真実を伝えた職員2人死亡 パワハラ兵庫県知事再選の裏にユーチューブの存在

投稿者: | 2025年5月16日

 昨年11月に行われた兵庫県知事選挙は選挙運動の段階から全国的に注目が集まったが、その結果に多くの人たちが衝撃を受けた。この選挙は兵庫県の斎藤元彦知事が県職員や取引業者などへのパワハラを告発され失職したことで行われた知事選だった。斎藤知事のパワハラを告発した県職員が自ら命を絶ち、斎藤知事は県議会での不信任決議可決による失職だったため一層注目を集めていた。

 斎藤知事がパワハラ告発に不満を示し、改めて知事選への出馬を宣言した時点では、メディアは斎藤知事に批判的だった。そのパワハラはメディアを通じて何度も報じられ、前回の知事選で斎藤知事を推薦した日本維新の会や自民党も独自調査の結果から「支持撤回」を発表した。ところがそれから約40日後に行われた選挙で日本国民は衝撃の結果を目の当たりにした。斎藤知事が45%の得票率で再び知事に当選したのだ。

 パワハラが告発され失職した政治家が直後の選挙で再び当選するという衝撃の結果だったが、その背景にはさまざまなうわさや陰謀論を事実関係以上に短時間で広めるユーチューバーの存在があった。話題を提供しチャンネル登録者を集めることに力を入れた第3の政治家が、「加害者の斎藤」をメディアや政界から一方的に批判を受けた「被害者の斎藤」と主張する刺激的な動画を広めたのだ。多くの有権者がその影響を受け、日本の自由民主主義70年の歴史で前例のない衝撃の結果となった。県議会調査特別委員会(百条委員会)の委員を務めた現職の県議会議員は、彼らユーチューバーの攻撃を受けた末に、選挙結果が出た直後自ら命を絶った。

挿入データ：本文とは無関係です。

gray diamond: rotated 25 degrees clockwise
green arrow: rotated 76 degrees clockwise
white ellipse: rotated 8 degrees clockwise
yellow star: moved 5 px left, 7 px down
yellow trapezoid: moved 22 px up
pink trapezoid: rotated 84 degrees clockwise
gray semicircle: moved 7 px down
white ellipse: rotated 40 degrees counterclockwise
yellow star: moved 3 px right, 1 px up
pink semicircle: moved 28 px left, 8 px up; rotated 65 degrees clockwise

 サービス開始から20年を迎えたユーチューブが、今は真実に関係なく怒りや不満をあおる面白さ中心のコンテンツをより幅広く拡散している。そのため事実関係を判断材料とすべき選挙制度はもちろん、自由民主主義そのものを危機的状況に追い込みかねないとの指摘も相次いでいる。兵庫県知事選挙を前後した時期に起こった一連の事件は、ユーチューブが持つこの種の脅威を象徴するものだった。

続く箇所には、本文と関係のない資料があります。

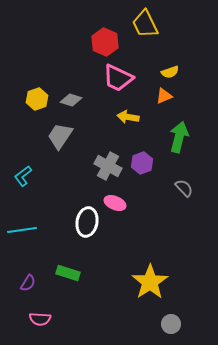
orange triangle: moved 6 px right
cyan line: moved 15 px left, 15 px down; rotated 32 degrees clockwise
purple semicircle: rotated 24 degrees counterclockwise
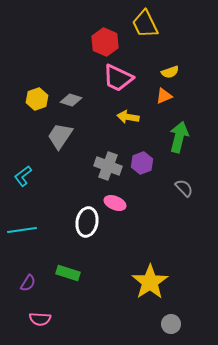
gray cross: rotated 8 degrees counterclockwise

 事件の発端は昨年3月、兵庫県のある職員が公益通報者として県議会と警察に斎藤知事のパワハラや裏金のやりとりを告発したことだった。斎藤知事は告発者の個人情報を突き止め、虚偽事実の流布および誹謗(ひぼう)中傷を理由に停職3カ月の処分を下した。告発者は昨年7月「死をもって抗議する」との遺書を残し自ら命を絶った。

 その後、議会の百条委員会や複数のメディアの調査で斎藤知事のパワハラが事実であることが明らかになった。飲食店の予約が難しいときには「俺が知事だ」と大声で脅迫し、公用車を少し前に止めてあったとして暴言を吐き、イベントの記念品に自らの顔が入っていないとして強く叱責(しっせき)するといった別のパワハラ告発も相次いだのだ。調査の際には兵庫県庁の職員約300人が斎藤知事のパワハラを実名で証言したという。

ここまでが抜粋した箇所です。